Tracing is done in a push-based fashion. The receiving endpoint of the tracing backend, also referred to as an ingester, can support a number of different protocols, such as otlp-grpc and otlp-http. The tracing backend exposes, for each protocol it supports, an endpoint at which the server is ready to accept that protocol. The directionality of the relation flows from the observer, Tempo(-compliant) backend, to the observed: the application producing the traces.
We call the data structure that is exchanged via this interface the 'TracingBackend'.
graph LR
Provider["Ingester (provider)"] --> TracingBackend["TracingBackend"] --> Requirer["Observed app (requirer)"]
- Is expected to push traces to one or more of the supported endpoints.
- Is expected to handle cases where none of the protocols offered by the provider is supported.

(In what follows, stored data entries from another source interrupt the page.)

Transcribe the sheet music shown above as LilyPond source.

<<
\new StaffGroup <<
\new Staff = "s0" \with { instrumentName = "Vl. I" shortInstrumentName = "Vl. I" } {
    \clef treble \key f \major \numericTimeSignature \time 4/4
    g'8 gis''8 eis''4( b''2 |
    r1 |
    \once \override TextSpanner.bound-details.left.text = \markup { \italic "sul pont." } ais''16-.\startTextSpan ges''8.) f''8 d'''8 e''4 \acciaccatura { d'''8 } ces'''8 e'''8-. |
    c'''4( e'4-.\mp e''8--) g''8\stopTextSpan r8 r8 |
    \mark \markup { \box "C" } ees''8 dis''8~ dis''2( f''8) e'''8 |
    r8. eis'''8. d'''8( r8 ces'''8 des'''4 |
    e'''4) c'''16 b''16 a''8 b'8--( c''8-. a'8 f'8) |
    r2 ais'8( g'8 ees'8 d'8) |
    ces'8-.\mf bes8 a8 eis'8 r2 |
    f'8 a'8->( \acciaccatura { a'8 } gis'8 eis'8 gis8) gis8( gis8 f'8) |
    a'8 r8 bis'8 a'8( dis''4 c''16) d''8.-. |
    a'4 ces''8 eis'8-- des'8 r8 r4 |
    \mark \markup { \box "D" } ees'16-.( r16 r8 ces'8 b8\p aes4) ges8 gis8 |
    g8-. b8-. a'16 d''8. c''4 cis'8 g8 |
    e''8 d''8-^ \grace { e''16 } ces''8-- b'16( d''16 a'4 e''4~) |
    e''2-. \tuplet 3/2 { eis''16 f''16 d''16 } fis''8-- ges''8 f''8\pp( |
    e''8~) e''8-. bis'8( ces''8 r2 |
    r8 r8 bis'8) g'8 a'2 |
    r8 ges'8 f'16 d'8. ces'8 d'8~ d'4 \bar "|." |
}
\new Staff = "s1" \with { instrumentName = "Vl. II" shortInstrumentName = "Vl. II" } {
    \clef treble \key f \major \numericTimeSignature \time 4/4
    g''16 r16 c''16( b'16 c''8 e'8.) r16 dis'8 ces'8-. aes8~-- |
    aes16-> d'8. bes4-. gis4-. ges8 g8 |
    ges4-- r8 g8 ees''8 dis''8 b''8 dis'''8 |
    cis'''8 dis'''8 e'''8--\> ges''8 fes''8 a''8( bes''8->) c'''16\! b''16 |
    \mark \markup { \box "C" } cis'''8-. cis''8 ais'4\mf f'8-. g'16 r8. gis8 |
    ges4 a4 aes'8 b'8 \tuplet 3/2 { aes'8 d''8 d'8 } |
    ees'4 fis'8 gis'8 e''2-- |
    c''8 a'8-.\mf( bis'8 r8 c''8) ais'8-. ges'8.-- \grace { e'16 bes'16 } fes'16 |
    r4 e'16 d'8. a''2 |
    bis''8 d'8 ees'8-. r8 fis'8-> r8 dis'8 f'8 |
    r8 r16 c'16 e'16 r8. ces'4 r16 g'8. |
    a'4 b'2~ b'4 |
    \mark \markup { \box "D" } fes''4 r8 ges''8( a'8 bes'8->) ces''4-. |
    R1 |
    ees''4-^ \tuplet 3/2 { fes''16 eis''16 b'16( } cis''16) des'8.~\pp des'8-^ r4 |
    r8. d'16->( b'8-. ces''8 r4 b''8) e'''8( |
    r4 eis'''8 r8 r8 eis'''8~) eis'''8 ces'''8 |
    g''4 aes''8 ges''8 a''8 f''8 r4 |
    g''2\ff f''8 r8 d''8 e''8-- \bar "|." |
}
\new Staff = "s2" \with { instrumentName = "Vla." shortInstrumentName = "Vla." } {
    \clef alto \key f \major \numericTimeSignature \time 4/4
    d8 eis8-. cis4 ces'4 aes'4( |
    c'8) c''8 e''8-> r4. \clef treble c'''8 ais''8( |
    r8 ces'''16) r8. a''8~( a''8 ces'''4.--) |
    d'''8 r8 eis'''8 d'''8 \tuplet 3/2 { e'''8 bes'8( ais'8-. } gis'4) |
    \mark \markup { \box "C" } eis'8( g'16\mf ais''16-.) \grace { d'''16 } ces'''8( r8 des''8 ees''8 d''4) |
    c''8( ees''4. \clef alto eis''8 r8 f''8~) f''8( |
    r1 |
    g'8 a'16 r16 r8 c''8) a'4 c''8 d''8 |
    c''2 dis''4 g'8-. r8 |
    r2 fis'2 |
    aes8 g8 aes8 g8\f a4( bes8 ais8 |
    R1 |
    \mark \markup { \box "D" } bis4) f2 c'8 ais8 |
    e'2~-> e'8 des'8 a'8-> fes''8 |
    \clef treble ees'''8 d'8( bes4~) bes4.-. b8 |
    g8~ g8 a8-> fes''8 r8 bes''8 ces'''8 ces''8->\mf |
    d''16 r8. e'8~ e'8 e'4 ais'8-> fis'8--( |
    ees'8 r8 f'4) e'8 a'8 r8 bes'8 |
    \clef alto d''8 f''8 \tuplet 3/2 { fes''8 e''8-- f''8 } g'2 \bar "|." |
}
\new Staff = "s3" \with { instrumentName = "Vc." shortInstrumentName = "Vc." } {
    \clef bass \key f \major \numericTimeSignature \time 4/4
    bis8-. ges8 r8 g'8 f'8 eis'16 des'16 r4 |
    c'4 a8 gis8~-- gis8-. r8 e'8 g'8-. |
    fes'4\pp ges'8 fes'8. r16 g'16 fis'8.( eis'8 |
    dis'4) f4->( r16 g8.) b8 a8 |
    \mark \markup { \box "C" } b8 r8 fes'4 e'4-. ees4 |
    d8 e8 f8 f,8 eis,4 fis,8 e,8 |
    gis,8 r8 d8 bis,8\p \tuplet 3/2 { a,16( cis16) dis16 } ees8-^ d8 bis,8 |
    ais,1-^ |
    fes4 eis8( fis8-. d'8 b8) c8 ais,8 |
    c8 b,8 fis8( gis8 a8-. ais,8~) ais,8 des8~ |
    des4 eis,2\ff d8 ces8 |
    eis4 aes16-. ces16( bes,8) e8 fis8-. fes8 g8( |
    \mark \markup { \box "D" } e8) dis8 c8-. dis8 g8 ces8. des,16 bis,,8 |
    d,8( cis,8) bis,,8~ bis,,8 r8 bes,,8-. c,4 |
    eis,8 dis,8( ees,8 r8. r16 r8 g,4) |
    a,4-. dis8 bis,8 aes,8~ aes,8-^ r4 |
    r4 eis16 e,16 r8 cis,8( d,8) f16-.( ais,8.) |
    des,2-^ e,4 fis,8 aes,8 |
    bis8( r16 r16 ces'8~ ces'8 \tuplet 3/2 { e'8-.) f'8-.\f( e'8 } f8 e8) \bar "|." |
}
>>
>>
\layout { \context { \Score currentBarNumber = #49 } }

- Is expected to publish the url at which the server is reachable.
- Is expected to run a server supporting one or more tracing protocols such as OTLP.
- Is expected to publish, for each protocol it accepts, the port at which the server is listening along with the name of the supported protocol.
The provider exposes via its application databag a single url
, at which the server is reachable, and a list of ingesters
= ports and protocols.
Each ingester port supports a certain tracing protocol, such as OTLP_GRPC or Jaeger.
The full list of supported trace protocols can change, but those supported by Tempo at the time of writing are:
tempo
otlp_grpc
otlp_http
jaeger
zipkin
# unit_data: <empty>
application_data:
url: "http://foo.bar/my-model-my-unit-0"
ingesters:
- protocol: otlp_grpc
port: 1234
- protocol: otlp_http
port: 5678
The requirer side is not expected to publish any data via this relation's databags.